American journalist/political commentator Don DeBar says grievances of Black people against police are centuries old in the United States.

DeBar made the remarks in an online interview with Press TV on Friday while commenting on the ongoing protests and riots in the United States in the wake of African American George Floyd's death in police custody last month.

The administration of US President Donald Trump has said there are “no regrets” about the decision of using tear gas against peaceful demonstrators from outside the White House last week.

The demonstrators were protesting at Lafayette Square outside the White House against police violence and systemic racism sparked by the police killing of Floyd.

White House Press Secretary Kayleigh McEnany said on Monday night that neither President Trump nor anybody inside his administration had regrets about police’s actions against protesters.

“No there’s no regrets on the part of this White House because look I’d note that many of those decisions were not made here within the White House,” McEnany said.

She said that Attorney General William Barr had decided to have police clear demonstrators from Lafayette Square.

McEnany claimed police issued three warnings before using chemical agents to clear protesters from the park and that demonstrators hurled projectiles at law enforcement officers.

“That was unacceptable. Park Police acted as they felt they needed to at that time in response,” McEnany said. “We stand by those actions.”

That day Trump had threatened to “dominate the streets” by deploying troops, just before police tear-gassed protesters outside the White House.

And Trump said that he believed the situation was “handled very well.”

DeBar said, “First, we have to pay very close attention to the language that's being used, because what the White House has said about this - specifically, what Trump has said about this publicly - and what's being reported are different.”

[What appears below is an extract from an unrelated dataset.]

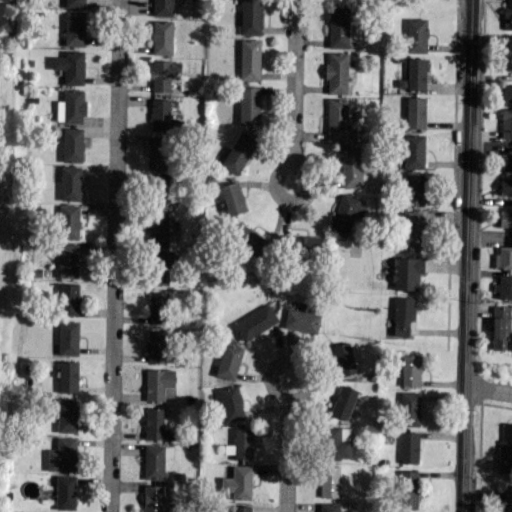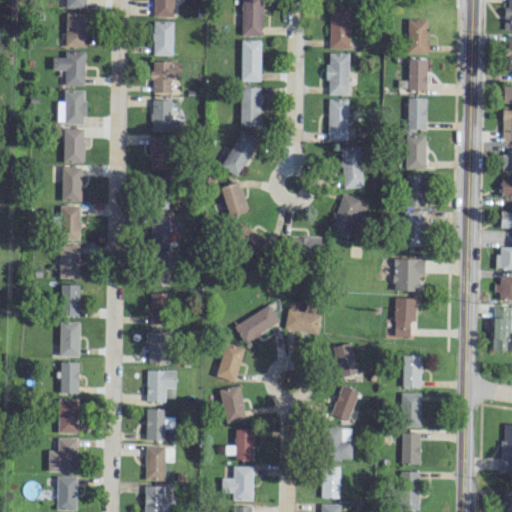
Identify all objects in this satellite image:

“Trump has gone to great lengths, for him - now, he's not exactly someone who speaks with the precision of a lawyer, but he went to considerable lengths, for him - to distinguish between protesters, and people that were rioting and looting. And the ‘tear-gassing’ and the measures that were taken by police against the people on the street, he made very clear, had nothing to do with the peaceful protesters; rather, it was targeting civil discord. So you have to concede at least that he's saying this and not that. He's not saying that we want to go after peaceful protesters,” he stated.

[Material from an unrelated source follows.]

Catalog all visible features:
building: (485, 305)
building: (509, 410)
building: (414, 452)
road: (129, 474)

“What happens on the ground is something entirely different now. In 2008, the Republican National Convention was held in Minneapolis, St. Paul, the Twin Cities in Minnesota, and I covered that, and also the DNC in Denver that year. And there was militarized police presence on the streets of Minneapolis and St Paul back in 2008. I saw them beat the hell out of, you know, people young, old, whatever. It was like a military occupation," he said. 

"They had preemptive raids on the houses the week before the convention even started, people that they thought were organizers of peaceful protests, they'd charge them with terrorism - all kinds of overcharging, so they could hold them during the RNC, and then release them later. And that is something that's been going on there for a very long time - this is 12 years ago now. That problem still exists in Minneapolis, St. Paul, and in cities across the country,” the journalist said.

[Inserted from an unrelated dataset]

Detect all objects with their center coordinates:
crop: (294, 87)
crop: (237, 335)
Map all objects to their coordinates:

“In addition to that, there's the political space that this takes place in - the presidential election year. And the fact that people have been confined for the last three or four months inside their houses (coronavirus) - it seems almost like an explosive toxic mixture, along with the actual grievance here, which is now centuries old now: the police brutalize Black people and society allows it to go on,” he said.

“I think that the administration's approach, in fact, seems to have worked. It seems like the air has been let out of the bag of the violent response and people are now working very hard on some actual solutions, and so I'd like to see how that works out. But I think that, in all fairness, it's gotta be clear that Trump has not called for ‘tear-gassing’ protesters. He's spoken about tear gassing rioters and looters and he's made it clear that he believes that these are two separate classes of people and I think that in fact, he's right on that point,” he concluded.